Despite the tariff uncertainty impacting the solar market, the Biden administration, federal agencies, and Congress are all working diligently to remove additional barriers to renewable development:
- On April 14, 2022, the White House Council on Environmental Quality (CEQ) proposed reforms to the National Environmental Policy Act (NEPA). The changes are an effort to restore NEPA following the cutbacks on environmental regulations made by the previous administration. One amendment requires agencies to consider the cumulative environmental impacts of multiple large infrastructure projects, rather than evaluating each project in isolation.
- Another notable change involves repealing the ceiling provision that established NEPA as the maximum regulatory review. NEPA will now be considered a “floor,” meaning that additional environmental reviews can be done by federal agencies. While NEPA’s regulatory review mainly pertains to projects that are executed by federal agencies, utilize federal funding, or are developed on federal land, it will still have a larger impact on renewable development in the U.S. as developers face increasing multi-year delays in environmental permitting.
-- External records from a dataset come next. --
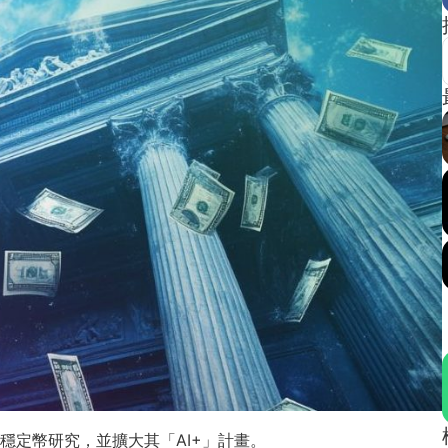
穩定幣研究，並擴大其「AI+」計畫。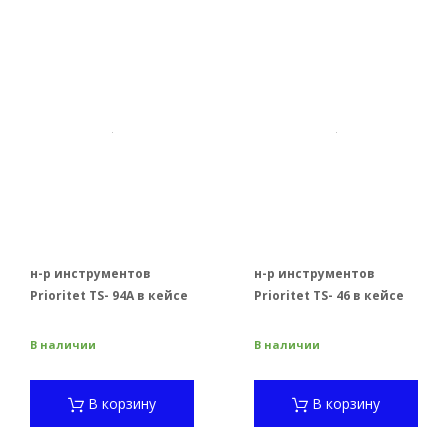
н-р инструментов
н-р инструментов
Prioritet TS- 94А в кейсе
Prioritet TS- 46 в кейсе
В наличии
В наличии
В корзину
В корзину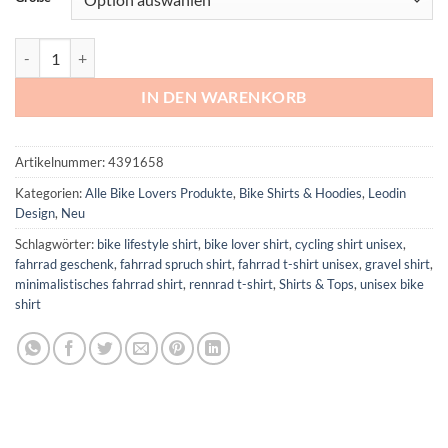
Fahrrad T-Shirt unisex – La Bicicleta Dark Chocolate Menge
IN DEN WARENKORB
Artikelnummer:
4391658
Kategorien:
Alle Bike Lovers Produkte
,
Bike Shirts & Hoodies
,
Leodin
Design
,
Neu
Schlagwörter:
bike lifestyle shirt
,
bike lover shirt
,
cycling shirt unisex
,
fahrrad geschenk
,
fahrrad spruch shirt
,
fahrrad t-shirt unisex
,
gravel shirt
,
minimalistisches fahrrad shirt
,
rennrad t-shirt
,
Shirts & Tops
,
unisex bike
shirt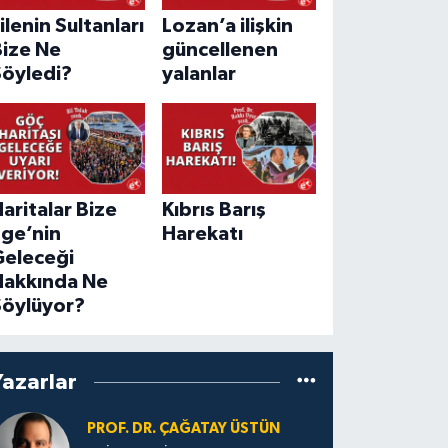
ilenin Sultanları
Lozan’a ilişkin
Bize Ne
güncellenen
Söyledi?
yalanlar
aritalar Bize
Kıbrıs Barış
Ege’nin
Harekatı
Geleceği
Hakkında Ne
Söylüyor?
Yazarlar
PROF. DR. ÇAĞATAY ÜSTÜN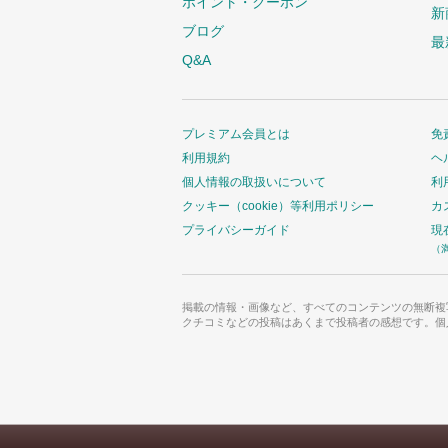
ポイント・クーポン
新
ブログ
最
Q&A
プレミアム会員とは
免
利用規約
ヘ
個人情報の取扱いについて
利
クッキー（cookie）等利用ポリシー
カ
プライバシーガイド
現
（
掲載の情報・画像など、すべてのコンテンツの無断複
クチコミなどの投稿はあくまで投稿者の感想です。個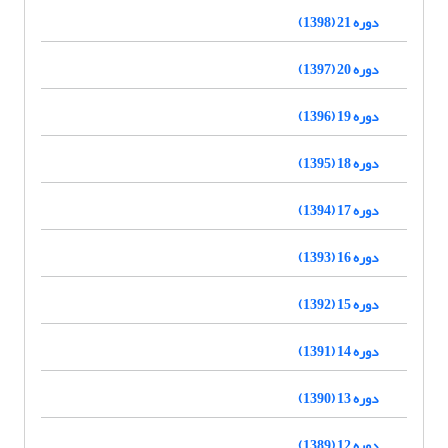
دوره 21 (1398)
دوره 20 (1397)
دوره 19 (1396)
دوره 18 (1395)
دوره 17 (1394)
دوره 16 (1393)
دوره 15 (1392)
دوره 14 (1391)
دوره 13 (1390)
دوره 12 (1389)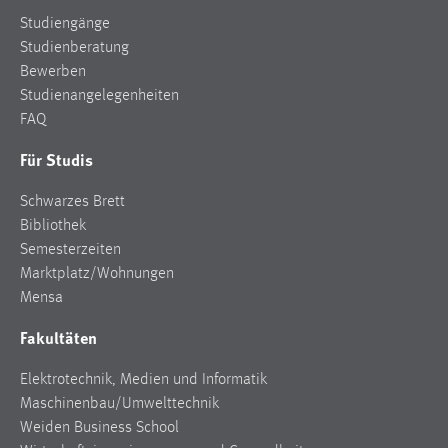
Studiengänge
Studienberatung
Bewerben
Studienangelegenheiten
FAQ
Für Studis
Schwarzes Brett
Bibliothek
Semesterzeiten
Marktplatz/Wohnungen
Mensa
Fakultäten
Elektrotechnik, Medien und Informatik
Maschinenbau/Umwelttechnik
Weiden Business School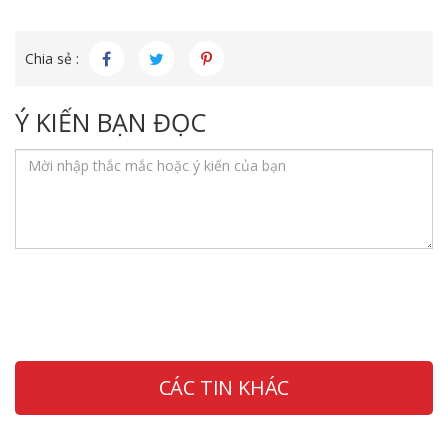
Chia sẻ :
Ý KIẾN BẠN ĐỌC
CÁC TIN KHÁC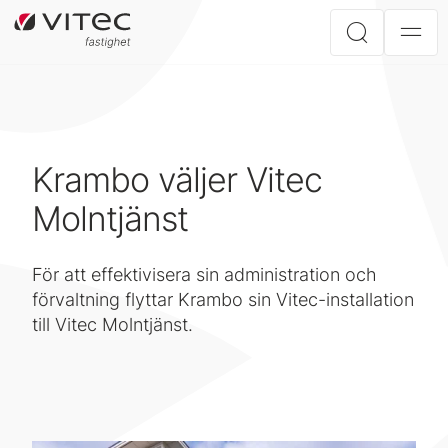
Krambo väljer Vitec
Molntjänst
För att effektivisera sin administration och
förvaltning flyttar Krambo sin Vitec-installation
till Vitec Molntjänst.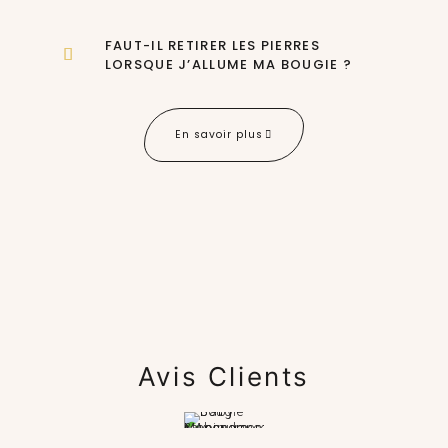
FAUT-IL RETIRER LES PIERRES
LORSQUE J’ALLUME MA BOUGIE ?
En savoir plus
Avis Clients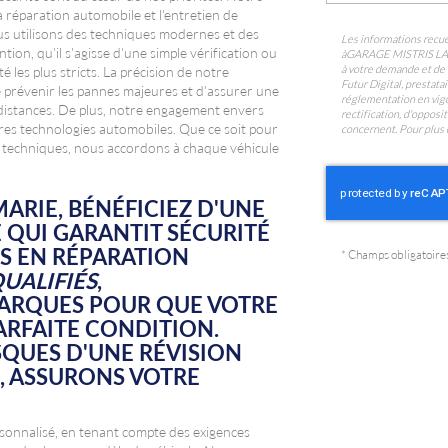
 réparation automobile et l'entretien de
ous utilisons des techniques modernes et des
Les informations recuei
on, qu'il s'agisse d'une simple vérification ou
à
GARAGE MISTRIS L
à votre demande et de 
 les plus stricts. La précision de notre
Futur Digital, prest
de prévenir les pannes majeures et d'assurer une
réglementation en vigu
distances. De plus, notre engagement envers
rectification, d'oppos
ères technologies automobiles. Que ce soit pour
concernent. Pour plus 
 techniques, nous accordons à chaque véhicule
ARIE, BÉNÉFICIEZ D'UNE
 QUI GARANTIT SÉCURITÉ
S EN RÉPARATION
*
Champs obligatoire
UALIFIÉS
,
MARQUES POUR QUE VOTRE
ARFAITE CONDITION.
SQUES D'UNE RÉVISION
, ASSURONS VOTRE
sonnalisé, en tenant compte des exigences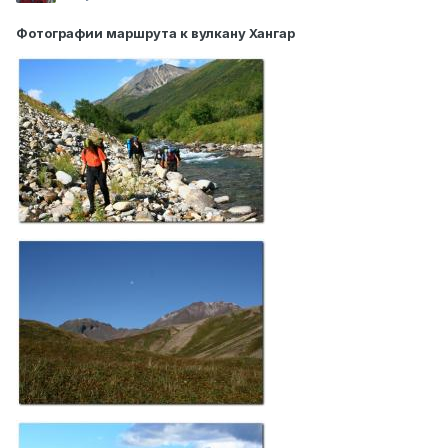
Фотографии маршрута к вулкану Хангар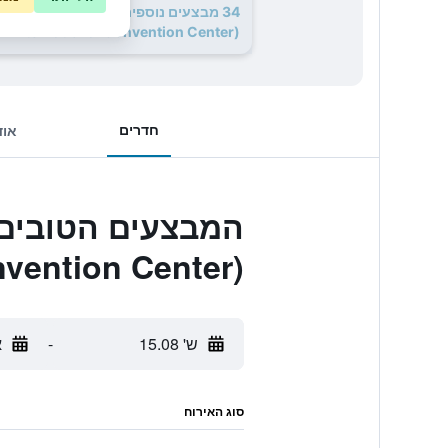
34 מבצעים נוספים לnghai
International Convention Center)
חדרים
אוד
nvention Center)
ש' 15.08
-
א
סוג האירוח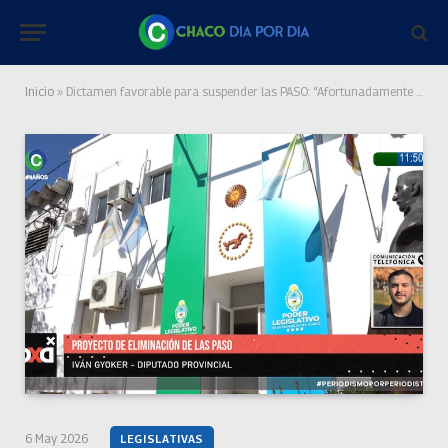
Inicio
»
Dictamen favorable para suspender las PASO: “Afortunadamente podemos avanzar con esto que es una carga para la ciudadanía”
6 May 2026
LEGISLATIVAS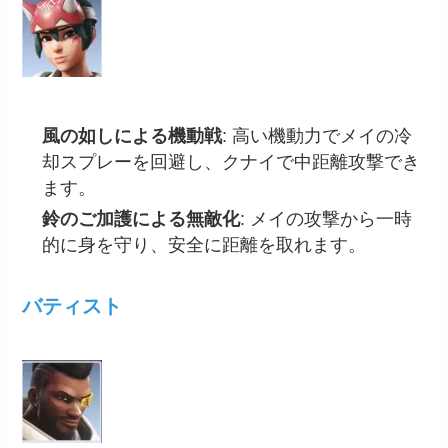
風の如しによる機動戦
: 高い機動力でメイの冷
却スプレーを回避し、クナイで中距離攻撃でき
ます。
鈴のご加護による無敵化
: メイの攻撃から一時
的に身を守り、安全に距離を取れます。
バティスト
The CEQ is expected to soon make additional changes to NEPA that address environmental justice more directly.
- Efforts to reform NEPA further highlight the delicate balance the Biden administration must strive for – ensuring a robust permitting process to prevent further environmental harm to disadvantaged communities, while also increasing renewable development to meet the country’s aggressive clean energy goals.
- On April 21, 2022, the Federal Energy Regulatory Commission (FERC) issued a proposed rule on regional transmission planning and cost allocation that will facilitate interregional cooperation to better integrate renewables into the U.S. grid. The proposed rule was approved by a 4-1 vote, with Commissioner Danly as the dissenting voice.
- The proposal requires public utility transmission providers to take a long-term regional approach to transmission planning to help identify opportunities to “right-size” replacement transmission facilities. Interconnection reforms–a significant issue for renewable developers facing increasing project delays and interconnection costs–will be addressed in a subsequent proposed rule.
- According to a briefing from Lawrence Berkeley National Laboratory, interconnection wait times are increasing, with the typical duration from interconnection request to commercial operation exceeding 3 years. If approved, these rules would allow more renewable projects to connect to the transmission system, while also ensuring costs of transmission projects are reasonable for consumers. A final decision is anticipated at the end of 2022.
- Sen. Joe Manchin (D-WV), who serves as the Chair of the Senate Committee on Energy and Natural Resources, continues to meet with lawmakers to gauge interest for a bipartisan bill to address “our nation’s climate and energy security needs head on.”
- While Manchin does not support the stalled Build Back Better Act (BBB) due to the social spending provisions, he has indicated his support for the climate-related measures in the bill. While bipartisan legislation is likely to still include tax credits for clean energy, this bill is expected to contain more fossil fuel-friendly provisions. The legislation would need 60 votes to pass in the Senate and will therefore require Republican support. That said, Senate Majority Leader Chuck Schumer maintains that the only way to address inflation concerns is to move forward with reconciliation.
- Since the start of bipartisan discussions in late April, legislators such as Sen. Pat Toomey of Pennsylvania remain “deeply skeptical” that a bipartisan deal will be reached, especially in light of the upcoming midterm elections. While Manchin himself has not conceded that a bipartisan bill is improbable, he did acknowledge that it will be difficult to pass due to the reluctance of Senate Republicans to raise taxes. A possible silver lining for renewable energy buyers – renewable tax credit extensions have passed with bipartisan support in the past.